→ Gestellte Aufgabe
Nimm den Text über die Bauernproteste in den Niederlanden wieder auf und schreib ihn nach seinem letzten Satz weiter.

→ Ausgewählter Text

Bauern-Proteste in den Niederlanden - deutsche Bauern sind solidarisch
In den Niederlanden protestieren Bauern seit Wochen gegen strengere Umweltauflagen, die Polizei schoss aufTeilnehmer. Nun solidarisieren sich auch deutsche Landwirte. Worum es bei den „Boerenprotesten“ geht.
Seit Tagen blockieren niederländische Landwirte die Großlager von Supermärkten, Trecker bilden Straßenbarrikaden. Sie zünden auch Heuballen an. Bei diesen Protesten hat die Polizei sogar gezielt geschossen. Warum sich deutsche Landwirte solidarisieren und worum es bei den Bauernprotesten geht: Die wichtigsten Fragen und Antworten.
Warum protestieren die Bauern in den Niederlanden?
Seit mehr als zwei Wochen protestieren Bauern in den Niederlanden. Der Grund: Auflagen der Regierung, um den Schadstoff-Ausstoß drastisch zu reduzieren. Konkret ist das Ziel, die Emissionen von Stickoxiden und Ammoniak bis 2030 um 50 Prozent zu senken. Um dieses Ziel zu erreichen, soll die Viehzucht weniger werden – durch Dünger gelangt Stickstoff in Form von Nitrat beispielsweise ins Grundwasser. Nach Einschätzung der Regierung müssen etwa 30 Prozent der Viehbauern ihren Betrieb aufgeben.

→ Auflistung
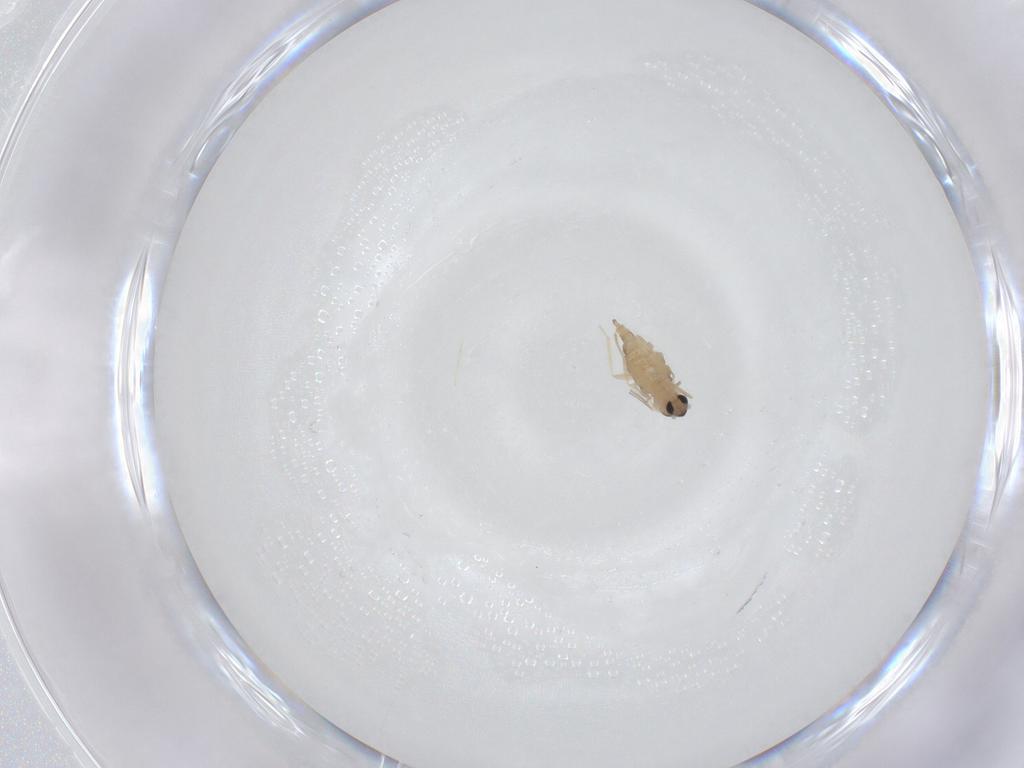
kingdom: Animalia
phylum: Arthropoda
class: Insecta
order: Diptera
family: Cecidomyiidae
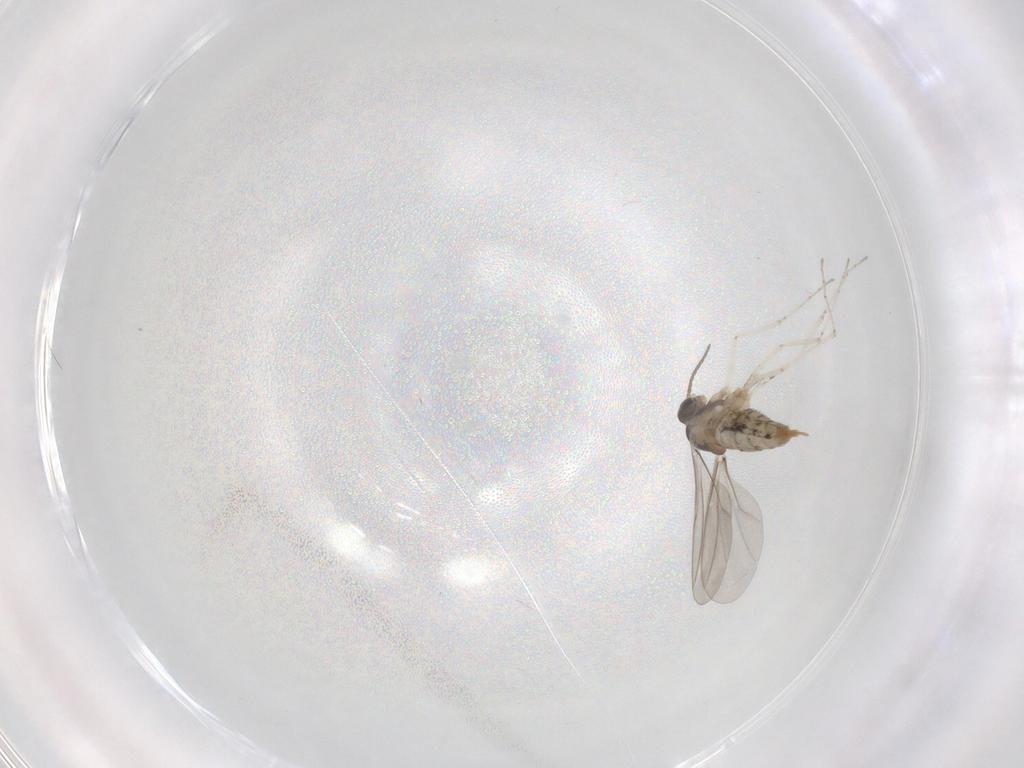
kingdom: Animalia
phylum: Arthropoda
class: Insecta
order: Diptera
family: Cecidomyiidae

→ Die Antwort
Wie protestieren die niederländischen Bauern?
Landwirte blockieren deshalb bereits seit Tagen Großlager von Supermärkten und Straßen mit Treckern und Heuballen. Auch am Mittwoch wurden die Proteste fortgesetzt, unter anderem bei einem Großlager und beim regionalen Flughafen von Groningen. Die Regierung hatte am Wochenende einen Vermittler in dem Konflikt bestimmt. Doch bisher gibt es keine Aussicht, dass die Aktionen ausgesetzt werden. Die Bauern hatten aufgerufen, „das gesamte Land lahm zu legen“. Zumindest die angekündigten Blockaden der Flughäfen blieben vorerst aus. Bei den Protesten wurden Ende Juni auch Häuser von Politikern angegriffen, unter anderem das von Umweltministerin Christianne van der Wal.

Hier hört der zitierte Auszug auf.